There are other drugs in development right now. If you believe the amyloid hypothesis still, it might be worth waiting to see what happens with Eli Lilly’s donanemab. And if you think amyloid is a red herring, then wait for Roche’s anti-tau protein drug. If the FDA approves either or both, that could create competition and force Biogen to lower Aduhelm’s asking price. No guarantees here, but if you can wait, it would make sense to do so for a bit.
And if you are determined to get your hands on Aduhelm, I would highly recommend you work with a neurologist specializing in AD. I didn’t mention this earlier, but EMERGE and ENGAGE found that: 1) higher doses of the drug led to better outcomes, 2) higher doses were associated with more brain swelling and/or bleeding, 3) genetic testing for certain APOE4 mutations could predict if certain people are at higher risk for bleeding with the higher doses. This drug is complicated, so you might want a neurologist how understands the complexity and can walk you through it all every step of the way. I would recommend going to an academic medical center for Aduhelm, not your nearest neighborhood neurologist.
Neurologists
Good luck managing the expectations of patients and their families. As I mentioned above, not all dementia is AD. Other causes and forms of dementia exist, and Aduhelm won’t work for them.

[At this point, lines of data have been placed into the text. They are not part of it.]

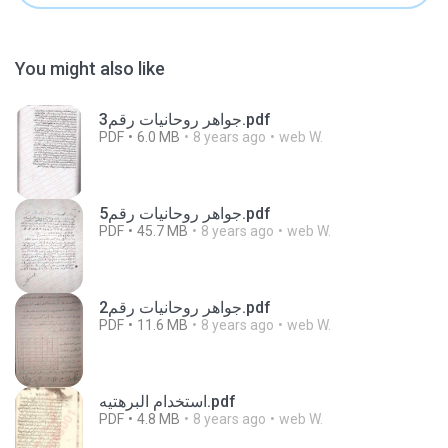
You might also like
جواهر روحانيات رقم3.pdf
PDF
6.0 MB
8 years ago
web W.
جواهر روحانيات رقم5.pdf
PDF
45.7 MB
8 years ago
web W.
جواهر روحانيات رقم2.pdf
PDF
11.6 MB
8 years ago
web W.
استخدام البرهتيه.pdf
PDF
4.8 MB
8 years ago
web W.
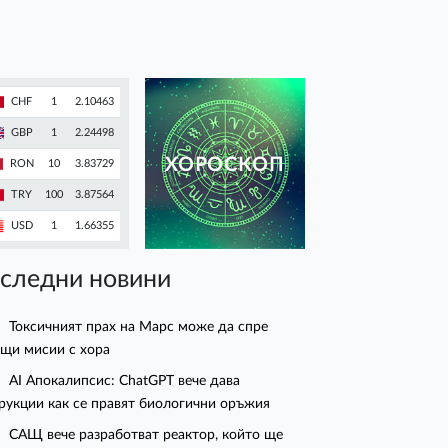
CHF
1
2.10463
GBP
1
2.24498
ХОРОСКОП
RON
10
3.83729
TRY
100
3.87564
USD
1
1.66355
следни новини
Токсичният прах на Марс може да спре
щи мисии с хора
AI Апокалипсис: ChatGPT вече дава
рукции как се правят биологични оръжия
САЩ вече разработват реактор, който ще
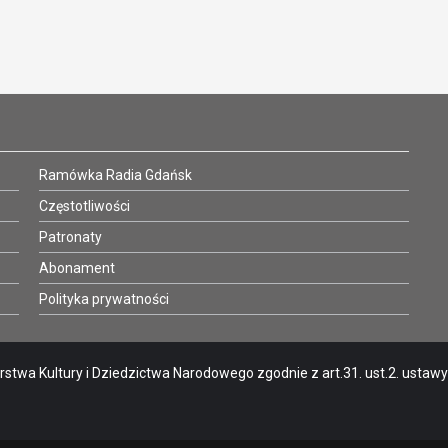
Ramówka Radia Gdańsk
Częstotliwości
Patronaty
Abonament
Polityka prywatności
stwa Kultury i Dziedzictwa Narodowego zgodnie z art.31. ust.2. ustawy o 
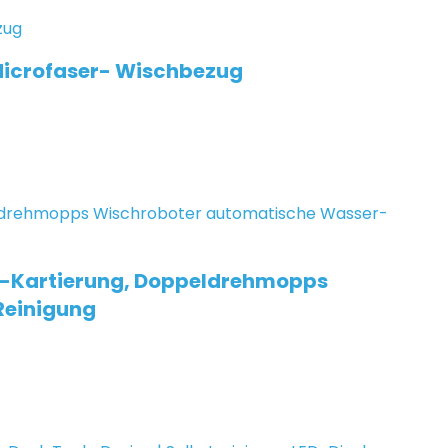
Microfaser- Wischbezug
3D-Kartierung, Doppeldrehmopps
Reinigung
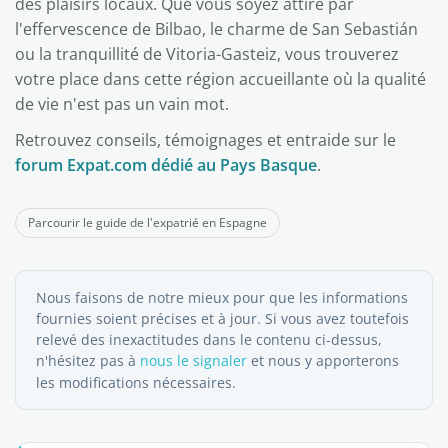
des plaisirs locaux. Que vous soyez attiré par
l'effervescence de Bilbao, le charme de San Sebastián
ou la tranquillité de Vitoria-Gasteiz, vous trouverez
votre place dans cette région accueillante où la qualité
de vie n'est pas un vain mot.
Retrouvez conseils, témoignages et entraide sur le
forum Expat.com dédié au Pays Basque
.
Parcourir le guide de l'expatrié en Espagne
Nous faisons de notre mieux pour que les informations
fournies soient précises et à jour. Si vous avez toutefois
relevé des inexactitudes dans le contenu ci-dessus,
n'hésitez pas à
nous le signaler
et nous y apporterons
les modifications nécessaires.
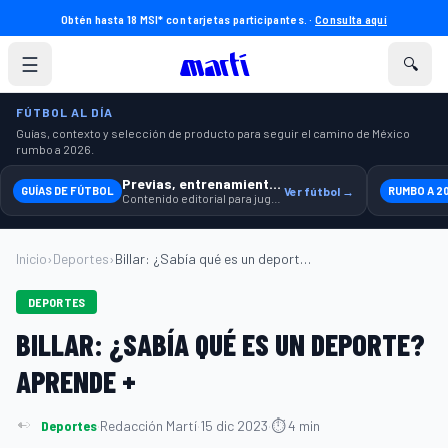
Obtén hasta 18 MSI* con tarjetas participantes. ·
Consulta aquí
☰
🔍
FÚTBOL AL DÍA
Guías, contexto y selección de producto para seguir el camino de México
rumbo a 2026.
Previas, entrenamiento y producto
GUÍAS DE FÚTBOL
Ver fútbol →
RUMBO A 2
Contenido editorial para jugar, seguir y equiparte mejor.
Inicio
›
Deportes
›
Billar: ¿Sabía qué es un deporte? Aprend...
DEPORTES
BILLAR: ¿SABÍA QUÉ ES UN DEPORTE?
APRENDE +
Deportes
·
Redacción Martí
·
15 dic 2023
·
⏱ 4 min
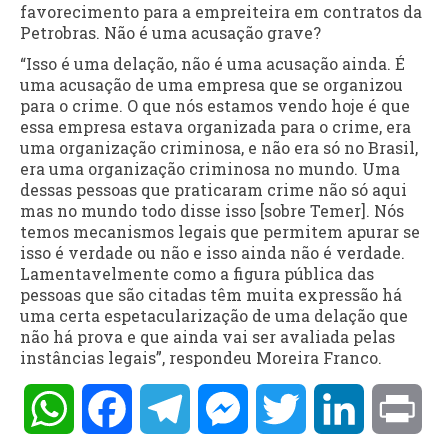
favorecimento para a empreiteira em contratos da
Petrobras. Não é uma acusação grave?
“Isso é uma delação, não é uma acusação ainda. É
uma acusação de uma empresa que se organizou
para o crime. O que nós estamos vendo hoje é que
essa empresa estava organizada para o crime, era
uma organização criminosa, e não era só no Brasil,
era uma organização criminosa no mundo. Uma
dessas pessoas que praticaram crime não só aqui
mas no mundo todo disse isso [sobre Temer]. Nós
temos mecanismos legais que permitem apurar se
isso é verdade ou não e isso ainda não é verdade.
Lamentavelmente como a figura pública das
pessoas que são citadas têm muita expressão há
uma certa espetacularização de uma delação que
não há prova e que ainda vai ser avaliada pelas
instâncias legais”, respondeu Moreira Franco.
WhatsApp
Facebook
Telegram
Messenger
Twitter
LinkedIn
Pri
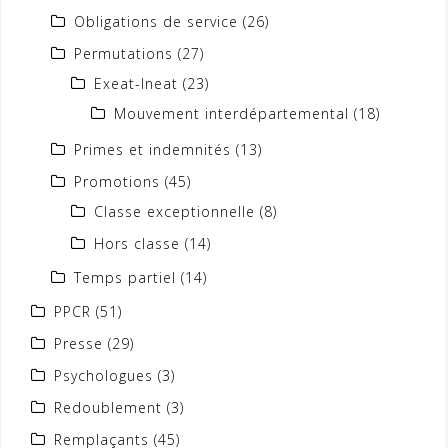
Obligations de service
(26)
Permutations
(27)
Exeat-Ineat
(23)
Mouvement interdépartemental
(18)
Primes et indemnités
(13)
Promotions
(45)
Classe exceptionnelle
(8)
Hors classe
(14)
Temps partiel
(14)
PPCR
(51)
Presse
(29)
Psychologues
(3)
Redoublement
(3)
Remplaçants
(45)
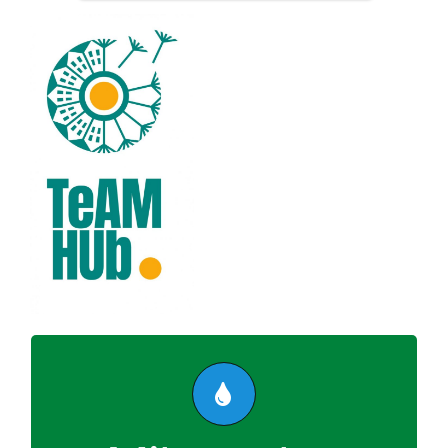
Ide sorolhatók
például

Good luck selecting patients who might benefit from Aduhelm. Even if you do have legitimate AD, the clinical trials tested patients with the mildest forms of AD. Are you going to recommend Aduhelm to anyone who shows even a single symptom of AD? Are you going to genetically test all these people? How are you going to tell people with severe AD that you don’t think the drug will work for them? These conversations with patients will not be easy nor straight-forward.
Medicare and Private Insurance Companies
You now have the unenviable task of choosing to either pay for some or all of this still-unproven drug, OR denying coverage to some patients who actually may benefit from it.
I think insurers will ultimately do what they always do: pass the costs down to the rest of us, either through higher premiums, co-pays, or taxes.
Biogen and Biogen’s Investors
Congratulations: your drug is FDA-approved for at least the next 8 years!
Through the Accelerated Approval process, you’ve now shifted some of the cost of drug development onto CMS, private payors, and patients. As neurologists prescribe Aduhelm over the next few years, you’ll be collecting sales revenue from some combination of those people. Even if this thing doesn’t work out, it wasn’t a complete loss!
But you’re still on the hook for collecting more data and preparing another report for the FDA. How are you going to do so? How are you going to find which neurologists are prescribing Aduhelm? How are you going to collect CDR-SB or MMSE survey scores from them?
Other Pharmaceutical Companies
Biogen just gave Eli Lilly, Roche, and several others a playbook on how to use surrogate endpoints and the Accelerated Approval process.
The FDA
You might have just put your credibility on the line with this approval. On one hand, if the 2029 results show that Aduhelm works, you’ll be celebrated for having given more patients access to an amazing drug. If it doesn’t work or there are reports of more brain swelling and bleeding than previously reported in EMERGE and ENGAGE, then you’ll be vilified for allowing a dangerous, unproven drug into the public market. And against the recommendations of your very own advisory committee no less.
It’ll be interesting to see if the FDA allows Eli Lilly, Roche and others to follow the Biogen precedent. There’s going to be a lot of media attention and probably some Congressional hearings on all of this. Let’s see how the dust settles.